Dataset entries:
*****

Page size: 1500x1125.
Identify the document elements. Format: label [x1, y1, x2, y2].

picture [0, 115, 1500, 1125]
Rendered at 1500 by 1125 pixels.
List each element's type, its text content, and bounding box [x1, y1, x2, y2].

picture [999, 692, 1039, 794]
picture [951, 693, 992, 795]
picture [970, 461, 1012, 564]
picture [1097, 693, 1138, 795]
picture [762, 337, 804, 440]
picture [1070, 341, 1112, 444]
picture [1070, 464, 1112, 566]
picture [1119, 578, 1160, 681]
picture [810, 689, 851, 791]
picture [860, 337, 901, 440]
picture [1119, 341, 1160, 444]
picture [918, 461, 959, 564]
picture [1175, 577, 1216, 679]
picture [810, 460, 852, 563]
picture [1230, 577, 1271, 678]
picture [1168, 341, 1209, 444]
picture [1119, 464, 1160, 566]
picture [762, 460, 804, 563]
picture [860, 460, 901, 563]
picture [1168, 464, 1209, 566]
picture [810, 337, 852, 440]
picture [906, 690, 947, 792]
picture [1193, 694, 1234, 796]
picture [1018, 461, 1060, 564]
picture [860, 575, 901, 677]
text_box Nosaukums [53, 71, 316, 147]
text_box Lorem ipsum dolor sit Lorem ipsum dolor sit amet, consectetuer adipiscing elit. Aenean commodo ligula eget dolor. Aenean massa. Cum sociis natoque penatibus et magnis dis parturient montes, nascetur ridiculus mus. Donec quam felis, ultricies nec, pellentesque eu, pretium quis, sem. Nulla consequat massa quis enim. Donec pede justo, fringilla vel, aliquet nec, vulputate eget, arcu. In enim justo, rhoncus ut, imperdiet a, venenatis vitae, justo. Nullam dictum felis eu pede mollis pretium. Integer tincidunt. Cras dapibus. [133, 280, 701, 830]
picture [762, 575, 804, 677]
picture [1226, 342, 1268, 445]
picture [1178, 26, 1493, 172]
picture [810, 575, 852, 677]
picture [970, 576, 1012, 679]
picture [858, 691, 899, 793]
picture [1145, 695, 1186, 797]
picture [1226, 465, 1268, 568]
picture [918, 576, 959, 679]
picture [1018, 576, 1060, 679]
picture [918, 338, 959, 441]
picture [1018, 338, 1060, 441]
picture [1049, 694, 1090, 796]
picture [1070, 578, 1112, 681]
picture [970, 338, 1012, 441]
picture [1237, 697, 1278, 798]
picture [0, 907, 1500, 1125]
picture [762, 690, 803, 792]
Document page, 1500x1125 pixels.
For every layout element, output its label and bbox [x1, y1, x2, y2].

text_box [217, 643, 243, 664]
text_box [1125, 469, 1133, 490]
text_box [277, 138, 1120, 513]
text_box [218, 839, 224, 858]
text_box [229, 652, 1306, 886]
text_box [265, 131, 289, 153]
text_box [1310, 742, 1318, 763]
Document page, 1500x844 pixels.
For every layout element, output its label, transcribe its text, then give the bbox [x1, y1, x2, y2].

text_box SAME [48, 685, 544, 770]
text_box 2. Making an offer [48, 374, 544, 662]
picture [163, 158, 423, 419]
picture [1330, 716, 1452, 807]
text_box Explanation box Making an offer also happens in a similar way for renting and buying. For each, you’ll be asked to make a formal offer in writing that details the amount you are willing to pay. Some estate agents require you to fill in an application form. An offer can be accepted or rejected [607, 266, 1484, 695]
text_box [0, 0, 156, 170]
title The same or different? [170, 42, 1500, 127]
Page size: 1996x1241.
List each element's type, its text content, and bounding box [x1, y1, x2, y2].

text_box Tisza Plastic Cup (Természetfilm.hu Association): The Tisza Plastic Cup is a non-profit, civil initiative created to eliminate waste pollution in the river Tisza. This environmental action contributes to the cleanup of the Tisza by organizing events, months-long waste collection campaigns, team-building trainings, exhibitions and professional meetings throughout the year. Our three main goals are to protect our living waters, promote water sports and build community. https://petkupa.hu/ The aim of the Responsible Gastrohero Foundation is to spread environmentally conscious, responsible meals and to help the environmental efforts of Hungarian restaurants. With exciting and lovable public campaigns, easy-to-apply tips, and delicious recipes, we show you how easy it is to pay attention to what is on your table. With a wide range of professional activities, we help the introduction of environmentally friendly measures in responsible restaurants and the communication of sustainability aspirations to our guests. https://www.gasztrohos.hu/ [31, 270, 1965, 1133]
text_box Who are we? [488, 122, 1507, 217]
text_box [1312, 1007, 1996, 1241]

*****

ABOUT THIS EXERCISE — Begin at the line above that has "Identify the document" and stop after the line that has "Rendered at 1500 by 1125 pixels.", copying each line exactly and adding nothing else.

ANSWER —
Identify the document elements. Format: label [x1, y1, x2, y2].

picture [0, 115, 1500, 1125]
Rendered at 1500 by 1125 pixels.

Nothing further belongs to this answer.